> _QUESTIONS_:
A. Update the Passover memories text from "My childhood seders" to "memory stands out.", replacing "formal dining room" with "sunroom".
B. Carry the Passover memories text further from its last sentence.

> _READING PASSAGE_:

┌──

Rabbi Laura Abrasley

My childhood seders took place at Harry and Ellen’s house, my maternal grandparents. The evening was loud, long, and delicious. I remember bits and pieces. Harry speed-reading from the Haggadah, a beautiful long table in the formal dining room overflowing with people, and more food than we could possibly eat. Over the years one faded memory stands out.

I’m not sure how old I was, maybe 10 or 11. Old enough to stay awake as guests lingered over coffee and dessert. And old enough to open the door for Elijah, the prophet we invite into our homes toward the end of our Passover meals. Opening the door for Elijah, a prophet who tradition suggests will announce the messianic age, was a big deal in a house full of cousins. At the appointed time, I got up from the table and made my way towards the front door, which no one could see from the table. I opened it to discover a Texas Ranger, otherwise known as a state trooper, in full uniform about to ring the doorbell. As he crossed over the threshold, I turned to announce this unexpected arrival of a Texas sized prophet. “Elijah’s here!” I shouted towards the table.[1]

I cannot tell you how much I long right now for a return to a Passover like the ones of my childhood. Even if it means letting in a very strange looking Elijah. I frankly long for a return to any year but this year. For a return to a delicious, loud and too long gathering of more people than my house can handle. For the luxury of last-minute shopping to try and find the horseradish we like because I forgot to buy it last week. For wondering how much wine it will take to convince my guests to sing along to the silly Passover parody songs I love.

Alas, Passover this year, which arrives on Wednesday night, will not be the Passover we expected or desire. We will not celebrate our story of liberation from slavery with abundance and openness. We will not squeeze in just one more person at our table, eat one more piece of Aunt Mel’s delicious, once-a-year brisket, or talk long into the night with cherished friends and family.

Passover this year is the very definition of irony. How can we possibly celebrate redemption when we find ourselves stuck in the desert of uncertainty? How can we tell the foundational story of deliverance from Egypt when we cannot gather with one another, when we are trapped at home in order to keep each other safe? How can we make sense of the ancient plagues sent to bring about Israelite redemption when a modern plague has us fearful for our lives and livelihoods?

└──

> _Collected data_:
┌──

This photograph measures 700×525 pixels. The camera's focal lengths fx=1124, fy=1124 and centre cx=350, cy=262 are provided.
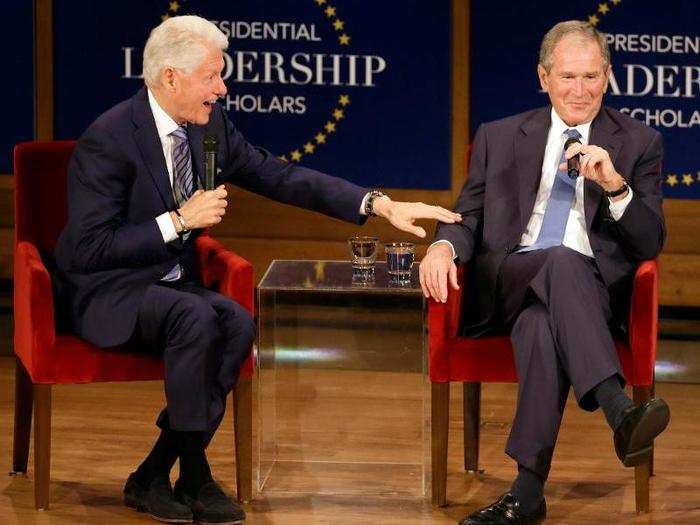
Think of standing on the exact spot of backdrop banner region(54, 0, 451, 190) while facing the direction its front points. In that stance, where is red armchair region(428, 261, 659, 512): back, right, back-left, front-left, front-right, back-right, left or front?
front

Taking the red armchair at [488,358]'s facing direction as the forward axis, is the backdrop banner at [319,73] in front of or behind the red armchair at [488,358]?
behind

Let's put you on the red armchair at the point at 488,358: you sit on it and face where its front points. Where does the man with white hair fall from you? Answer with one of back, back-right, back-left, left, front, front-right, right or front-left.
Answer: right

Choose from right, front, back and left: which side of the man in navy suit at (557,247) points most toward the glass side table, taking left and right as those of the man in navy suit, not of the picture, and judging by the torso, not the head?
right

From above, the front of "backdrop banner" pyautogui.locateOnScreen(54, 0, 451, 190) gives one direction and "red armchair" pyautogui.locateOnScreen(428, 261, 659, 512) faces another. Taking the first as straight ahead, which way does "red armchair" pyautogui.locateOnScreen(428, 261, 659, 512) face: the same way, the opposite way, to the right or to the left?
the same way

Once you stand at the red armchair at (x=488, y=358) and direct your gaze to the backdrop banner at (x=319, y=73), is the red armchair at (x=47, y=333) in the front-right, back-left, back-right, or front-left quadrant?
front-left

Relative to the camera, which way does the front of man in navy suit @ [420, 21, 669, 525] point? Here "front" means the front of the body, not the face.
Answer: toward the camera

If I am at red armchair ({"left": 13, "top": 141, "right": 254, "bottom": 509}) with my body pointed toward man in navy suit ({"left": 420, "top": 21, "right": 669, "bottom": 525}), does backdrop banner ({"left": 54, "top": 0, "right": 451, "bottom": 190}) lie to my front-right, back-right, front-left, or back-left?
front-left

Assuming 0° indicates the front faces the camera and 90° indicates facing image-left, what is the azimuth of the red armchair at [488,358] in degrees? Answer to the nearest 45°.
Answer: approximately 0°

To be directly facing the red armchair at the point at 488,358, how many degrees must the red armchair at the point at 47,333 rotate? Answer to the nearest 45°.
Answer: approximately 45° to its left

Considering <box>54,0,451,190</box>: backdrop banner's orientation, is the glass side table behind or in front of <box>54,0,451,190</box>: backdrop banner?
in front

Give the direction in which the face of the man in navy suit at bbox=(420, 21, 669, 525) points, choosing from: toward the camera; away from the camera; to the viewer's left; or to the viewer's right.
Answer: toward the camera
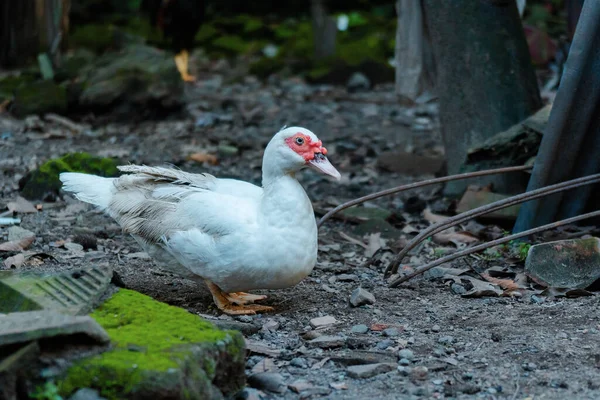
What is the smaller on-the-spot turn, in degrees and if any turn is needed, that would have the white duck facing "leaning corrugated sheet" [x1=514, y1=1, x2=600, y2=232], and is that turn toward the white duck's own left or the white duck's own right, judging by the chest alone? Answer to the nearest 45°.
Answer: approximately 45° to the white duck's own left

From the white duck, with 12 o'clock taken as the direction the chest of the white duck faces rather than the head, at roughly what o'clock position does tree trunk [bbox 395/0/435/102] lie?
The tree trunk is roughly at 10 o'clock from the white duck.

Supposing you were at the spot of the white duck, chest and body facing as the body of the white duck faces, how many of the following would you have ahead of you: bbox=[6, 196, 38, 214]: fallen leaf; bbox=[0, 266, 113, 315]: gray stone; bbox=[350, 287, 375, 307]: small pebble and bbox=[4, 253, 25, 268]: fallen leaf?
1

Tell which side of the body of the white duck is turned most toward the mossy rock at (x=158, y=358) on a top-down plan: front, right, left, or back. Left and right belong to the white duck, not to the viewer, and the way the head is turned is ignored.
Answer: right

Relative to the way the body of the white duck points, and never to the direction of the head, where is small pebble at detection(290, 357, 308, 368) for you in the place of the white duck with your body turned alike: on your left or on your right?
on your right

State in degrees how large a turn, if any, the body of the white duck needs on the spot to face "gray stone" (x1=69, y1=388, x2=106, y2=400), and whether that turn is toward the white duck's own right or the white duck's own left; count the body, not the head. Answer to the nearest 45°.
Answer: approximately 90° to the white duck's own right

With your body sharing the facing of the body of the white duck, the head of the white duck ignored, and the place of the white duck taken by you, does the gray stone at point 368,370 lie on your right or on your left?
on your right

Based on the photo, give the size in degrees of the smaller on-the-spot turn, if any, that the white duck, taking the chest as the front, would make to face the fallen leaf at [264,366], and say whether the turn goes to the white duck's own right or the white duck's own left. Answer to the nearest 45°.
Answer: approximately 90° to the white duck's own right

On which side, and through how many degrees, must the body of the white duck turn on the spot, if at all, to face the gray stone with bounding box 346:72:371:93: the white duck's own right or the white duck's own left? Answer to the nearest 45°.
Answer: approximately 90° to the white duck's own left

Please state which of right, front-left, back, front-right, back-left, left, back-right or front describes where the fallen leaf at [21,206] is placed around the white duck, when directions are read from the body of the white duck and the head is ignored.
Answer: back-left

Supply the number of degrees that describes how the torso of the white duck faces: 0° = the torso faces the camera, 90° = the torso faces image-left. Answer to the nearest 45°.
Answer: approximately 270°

└──

> _ANSWERS TO THIS EXERCISE_:
A.
My childhood seders took place at Harry and Ellen’s house, my maternal grandparents. The evening was loud, long, and delicious. I remember bits and pieces. Harry speed-reading from the Haggadah, a beautiful long table in the sunroom overflowing with people, and more food than we could possibly eat. Over the years one faded memory stands out.

B.
But Passover arrives next week. And tradition teaches that we are commanded to “observe this day”[2] in every generation and explain the significance of the holiday to our children. So, we prepare in spite of ourselves, searching for an online Haggadah, researching best practices for a Zoom seder (which according to Facebook we should call a Zeder), and mourning the loss of renewal and family togetherness of Passovers past.

Including our grief in this preparation is unavoidable and also important. We need to give ourselves the space to mourn, to grieve our lives from before, even as we slowly realize that perhaps part of our former life enslaved us more than we cared to consider. We cannot and should not dismiss how much the loss of gathering hurts. And it is not helpful to suggest that this loss is less important because of all the other loss in our world right now. There is “no hierarchy of grief.”[3] All feelings matter. Owning them helps create space for the sadness even as we work to reimagine our Passover celebrations and find the joy, albeit perhaps in smaller doses, that this season of redemption demands. As you recreate your home seder, Temple Shalom wants to help. We have compiled a “best of the best list of resources” on our website. It can guide you as you create a seder that works for your family, whether it be simple and sweet or contain all the bells and whistles the Jewish internet has to offer. Additionally, we hope you will join us online Wednesday evening at 5:30 for a short TS@Home Zoom Passover Gathering. We will sing songs and light candles together, virtually welcoming each other into our homes and delighting in the smiles we can bring to one another.

Passover reminds us to remember that we too were once slaves in Egypt, longing to be free. But even as that longing resonates a little too strongly this year, we also remember that our history overflows with stories of survival and renaissance. At every devastating turn, we find a way out. We take a deep breath. We find our curiosity and our faith and our community. We reimagine and rebuild our traditions into something we never imagined.

I wish for all of us a Zissen Pesach, a sweet Passover. And I hope for humanity that next year we will gather in person to tell our reimagined and restored story of redemption, together once again.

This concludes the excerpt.